■ **YOUR OBJECTIVE**
Among the entries below, one stretch runs from the line that contains "ring tip: (396, 257)" through the line that contains "ring pip: (778, 175)". Repeat that stretch exactly, ends included, and only that.

■ **Images with keypoint coordinates**
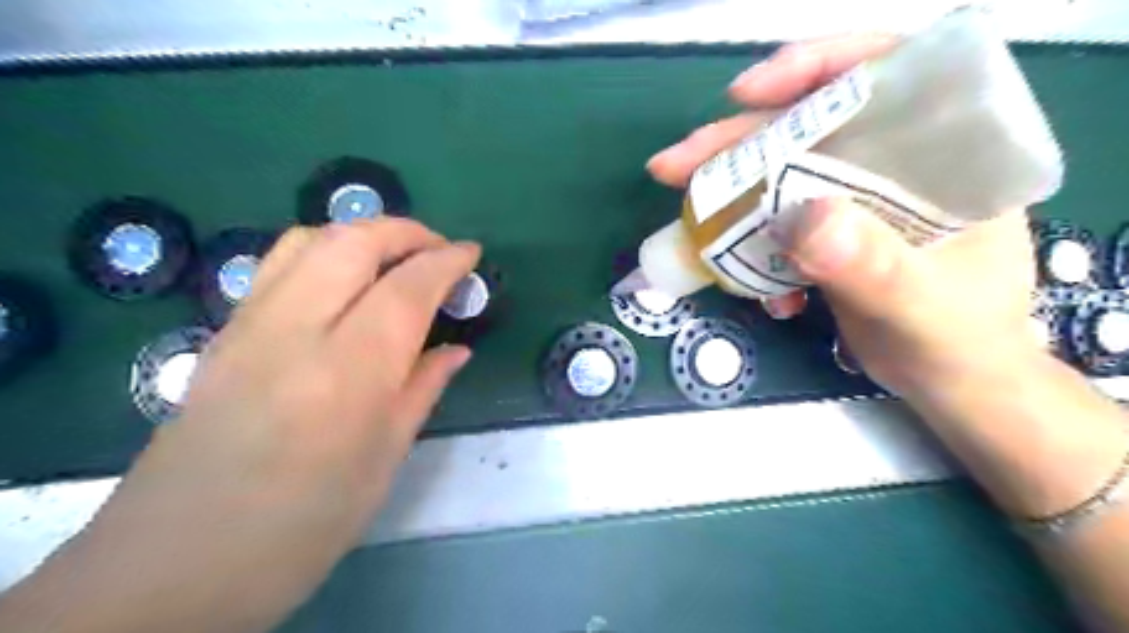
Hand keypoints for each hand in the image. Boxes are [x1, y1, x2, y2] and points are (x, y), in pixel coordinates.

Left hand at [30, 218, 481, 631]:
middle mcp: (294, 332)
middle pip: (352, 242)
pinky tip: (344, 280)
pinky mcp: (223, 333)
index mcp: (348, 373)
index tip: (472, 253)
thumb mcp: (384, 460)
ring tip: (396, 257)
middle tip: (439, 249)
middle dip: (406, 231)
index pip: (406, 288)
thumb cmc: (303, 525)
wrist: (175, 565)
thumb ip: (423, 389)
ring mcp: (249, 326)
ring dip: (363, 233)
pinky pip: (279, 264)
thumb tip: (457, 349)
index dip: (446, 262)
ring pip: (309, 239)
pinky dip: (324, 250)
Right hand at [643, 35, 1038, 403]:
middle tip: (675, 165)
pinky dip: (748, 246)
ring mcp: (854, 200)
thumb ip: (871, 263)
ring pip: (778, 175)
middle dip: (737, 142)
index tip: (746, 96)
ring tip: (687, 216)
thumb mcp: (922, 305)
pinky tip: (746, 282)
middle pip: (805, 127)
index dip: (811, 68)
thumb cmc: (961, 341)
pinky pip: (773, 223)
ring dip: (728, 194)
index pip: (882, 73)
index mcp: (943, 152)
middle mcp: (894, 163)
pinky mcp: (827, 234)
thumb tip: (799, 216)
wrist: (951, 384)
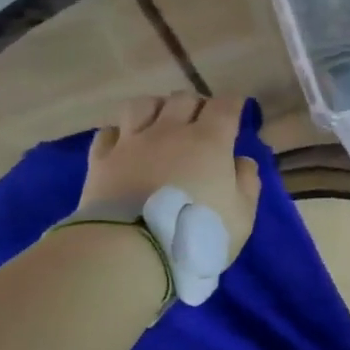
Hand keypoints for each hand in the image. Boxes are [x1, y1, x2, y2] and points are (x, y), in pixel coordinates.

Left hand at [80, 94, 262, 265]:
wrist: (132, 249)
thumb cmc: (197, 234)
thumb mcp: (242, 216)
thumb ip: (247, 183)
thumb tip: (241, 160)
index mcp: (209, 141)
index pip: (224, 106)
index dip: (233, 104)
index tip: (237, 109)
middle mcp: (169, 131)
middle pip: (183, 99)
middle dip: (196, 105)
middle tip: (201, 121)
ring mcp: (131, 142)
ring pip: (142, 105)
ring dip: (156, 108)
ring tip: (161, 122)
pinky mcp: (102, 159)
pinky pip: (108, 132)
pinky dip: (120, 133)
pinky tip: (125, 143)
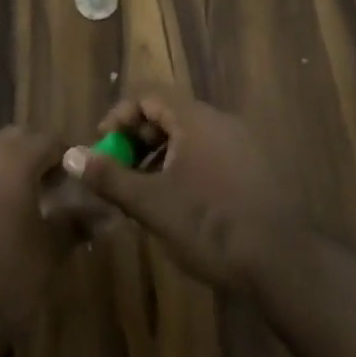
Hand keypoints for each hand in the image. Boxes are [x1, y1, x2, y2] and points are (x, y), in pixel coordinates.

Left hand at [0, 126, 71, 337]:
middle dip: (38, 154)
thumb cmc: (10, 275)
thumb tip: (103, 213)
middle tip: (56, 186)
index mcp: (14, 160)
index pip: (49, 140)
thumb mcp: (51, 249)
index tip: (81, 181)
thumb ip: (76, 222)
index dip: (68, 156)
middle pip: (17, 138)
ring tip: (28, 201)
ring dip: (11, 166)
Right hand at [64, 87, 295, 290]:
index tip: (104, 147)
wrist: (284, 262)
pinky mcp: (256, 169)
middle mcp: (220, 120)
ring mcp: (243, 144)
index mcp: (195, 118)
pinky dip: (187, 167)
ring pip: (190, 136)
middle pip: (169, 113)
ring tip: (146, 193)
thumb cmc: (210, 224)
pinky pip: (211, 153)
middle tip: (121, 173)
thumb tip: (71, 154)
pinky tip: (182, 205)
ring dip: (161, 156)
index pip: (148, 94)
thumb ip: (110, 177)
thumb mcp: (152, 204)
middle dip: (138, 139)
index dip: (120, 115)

■ **RESPONSE TO THIS TASK**
ring tip: (396, 257)
middle tip: (439, 249)
middle dip: (406, 231)
index pip: (406, 288)
thumb cmc: (303, 525)
wrist: (175, 565)
thumb ip: (423, 389)
ring mcp: (249, 326)
ring dip: (363, 233)
pinky pip: (279, 264)
thumb tip: (457, 349)
index dip: (446, 262)
ring pip: (309, 239)
pinky dip: (324, 250)
Right hand at [643, 35, 1038, 403]:
middle tip: (675, 165)
pinky dip: (748, 246)
ring mcp: (854, 200)
thumb ip: (871, 263)
ring pip: (778, 175)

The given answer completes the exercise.